At first, Nerd York City’s vision was pretty simple.

To be a repository of upcoming happenings and spotlight the institutions spanning NYC’s various species of geeks. We wished this kind of website existed to help us plan our own weekends, and since it didn’t, we built it ourselves. Nerd York City was chartered as a calendar, a black book, a map, and a guide, and these tenets remain today, but we’ve expanded a bit, too. But we’ll get to that.

Let’s talk about Nerd York City’s first 10 years.

We made a number of friends and contacts. We got invited to a lot of events. We had so, so many startup social networks and baldly shady advertorial offers knock on our door. What other facts could we throw into this paragraph to make it more robust? During this time, we dumped our forum — which we thought would be our killer app but never really got any traction — and exploded on Twitter – something we didn’t expect to become as central as it is to Nerd York City today. What else?

We moved apartments, changed jobs, got a cat, tried fugu, and met Alan Alda twice. And our non-Nerd York work took us to Chicago, Orlando, Los Angeles, San Francisco, England, France, Germany, Australia, Singapore, India, Dubai, and Japan, and Nerd York City continued to update from each of the above like clockwork.

And then COVID-19 happened.

As coronavirus shutdowns spread across NYC, we made the following post on March 14, 2020… Hey, nerds, we’re gonna take a break for the next couple of weeks. Stay healthy and safe. A couple of weeks would end up being 10 months. With physical shops, theaters, and museums closed, Nerd York City closed down as well, and the Nerd York City team spent the year baking, sleeping, binge-watching Frasier, and getting into relatively good shape — and then stress eating all our gains away as a slow motion coup almost tore our country apart. We also wrote a book.

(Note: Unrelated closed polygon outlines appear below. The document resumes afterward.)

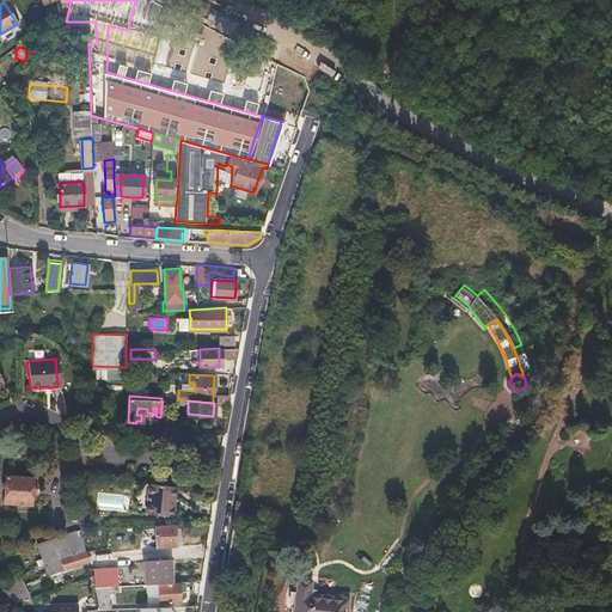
[(151,426),(136,423),(128,422),(127,432),(155,435),(151,426)]
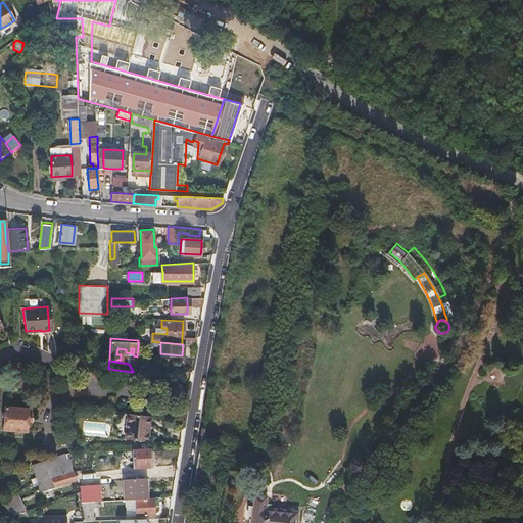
[(2,429),(12,429),(24,430),(25,422),(25,415),(25,408),(3,406),(3,414),(2,420),(2,429)]
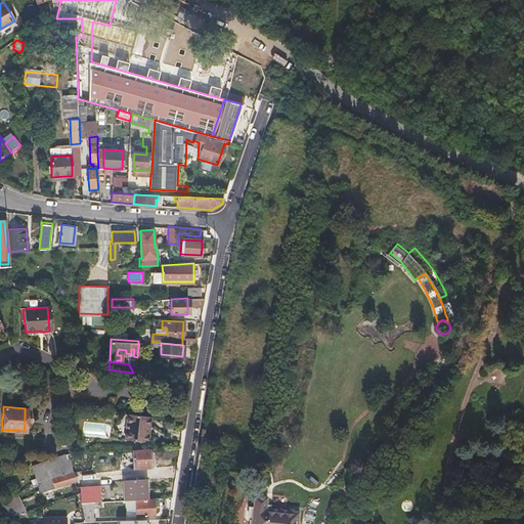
[(126,412),(124,426),(123,439),(145,442),(148,416),(126,412)]
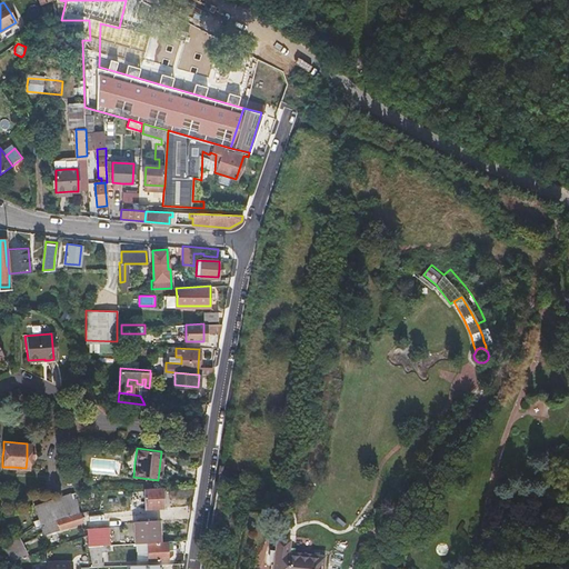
[(167,496),(192,493),(193,486),(166,487),(167,496)]
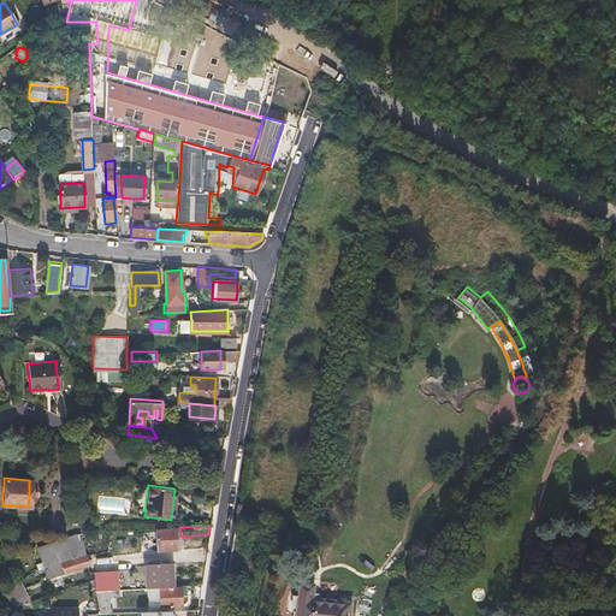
[(152,531),(153,538),(153,546),(149,546),(149,550),(154,549),(154,551),(175,549),(172,528),(152,531)]
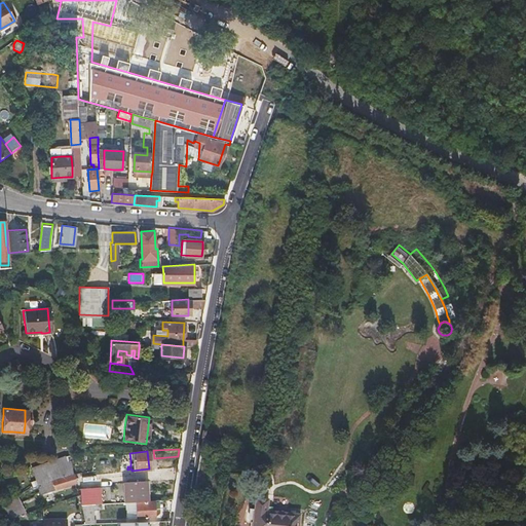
[(72,472),(70,462),(68,454),(30,467),(36,485),(72,472)]
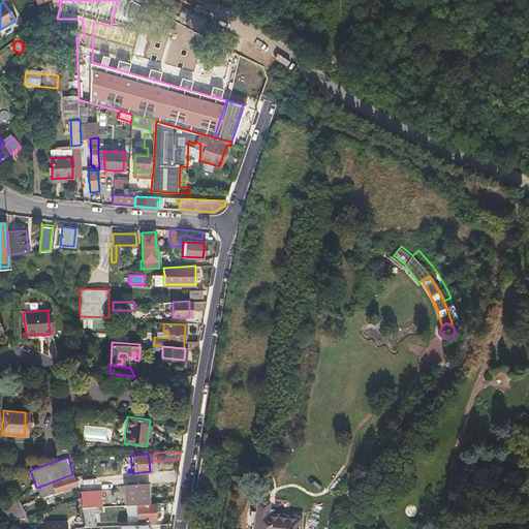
[(73,469),(80,468),(86,467),(85,458),(70,459),(73,469)]
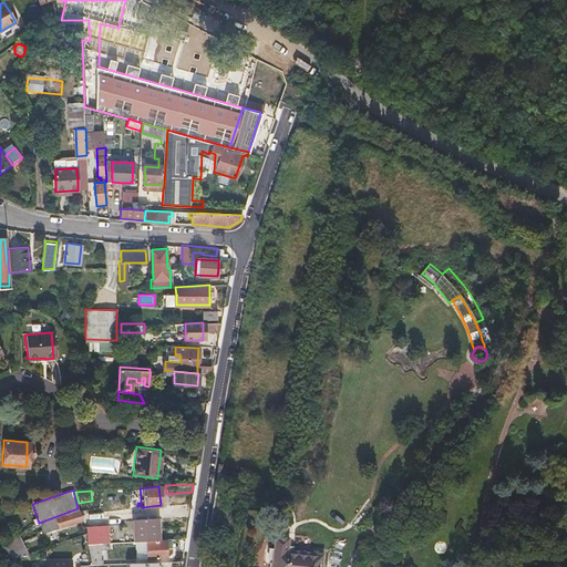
[(38,524),(40,529),(41,535),(79,521),(75,511),(38,524)]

So, what is Nerd York City today?

As shops and institutions reopened in socially distanced and virtual ways and gave their all to stay alive, we knew Nerd York City was overdue to return. We relaunched on January 19, 2021 with a new look, new technology, and new features in our biggest update yet.

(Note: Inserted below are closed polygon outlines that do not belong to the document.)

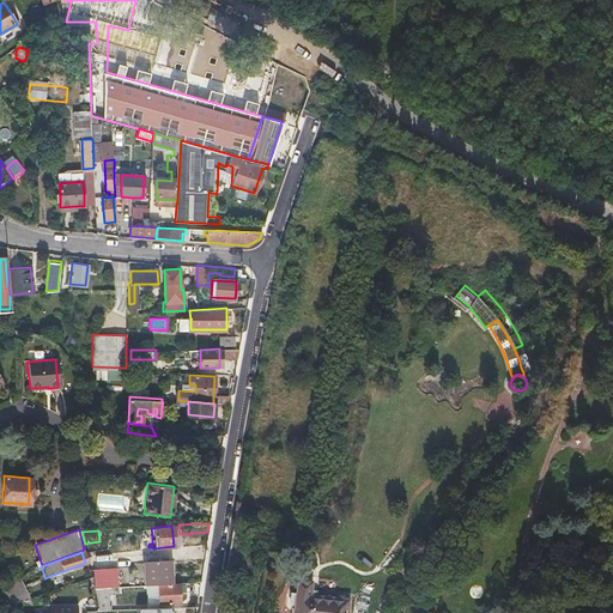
[(152,584),(156,584),(170,583),(169,566),(162,566),(162,559),(140,560),(141,574),(141,583),(141,584),(152,584)]
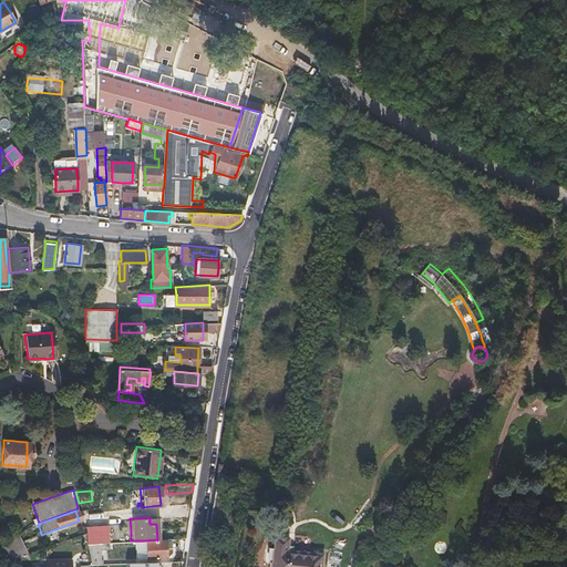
[(103,540),(131,539),(131,531),(117,532),(102,532),(102,524),(84,525),(84,544),(98,543),(103,543),(103,540)]
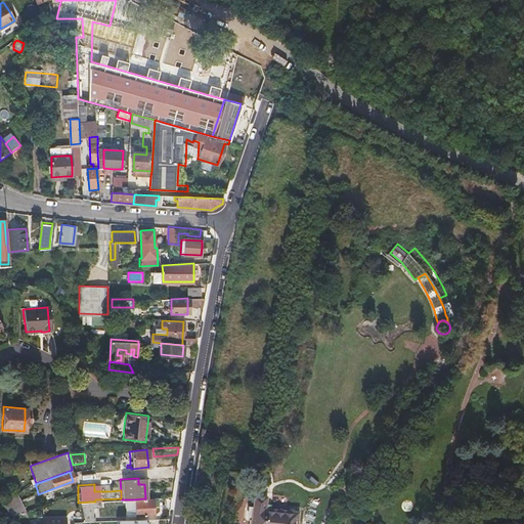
[(2,500),(5,507),(8,513),(23,509),(14,494),(2,500)]
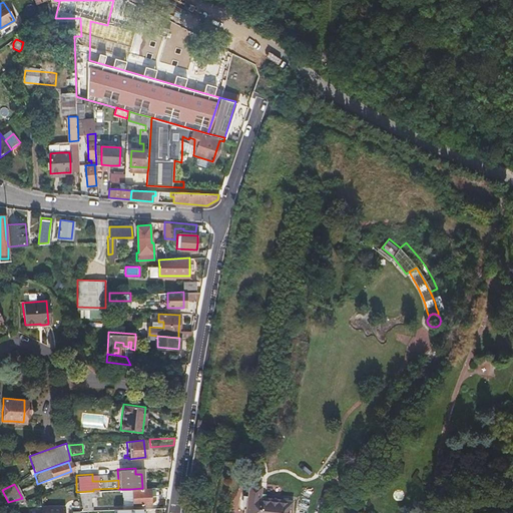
[(248,485),(246,502),(243,512),(289,512),(291,503),(259,498),(260,486),(248,485)]
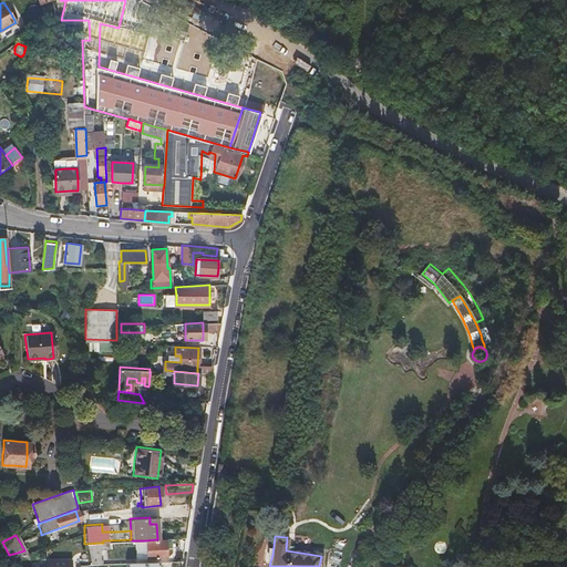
[(144,542),(144,540),(141,540),(141,545),(144,545),(145,558),(164,557),(164,548),(175,547),(175,542),(164,543),(164,540),(144,542)]
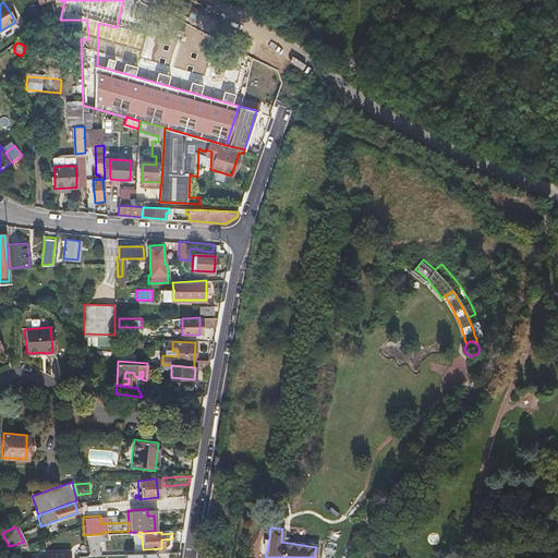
[(86,556),(92,555),(97,555),(96,534),(83,535),(86,556)]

Nerd York City remains a calendar, a black book, a map, and a guide to all things nerdy in New York City, but more than simply doing this because it’s fun, we turned the lights back on with a mission — to support New York’s nerdy organizations as best we can, as each eyeball and every dollar helps New York’s nerdy community survive.

What’s next?

For most of its life, Nerd York City’s pretty much been a plump calendar and hyperactive Twitter account, but more than just cataloging content, Nerd York City hopes to create content of our own. Nerd York City’s ideal evolution will turn it into a hyper-local blog that speaks to national stories but concentrates on niche news too NYC-specific for Newsarama, CBR, or IGN. Or, succinctly and aspirationally, a geeky Gothamist.

And, ya know, we’d even love to shed our binary code and lead some physical events to help bring fans together in a post-COVID NYC. But, until then… Hey, nerds, we’re back after a couple of weeks. Stay healthy and safe.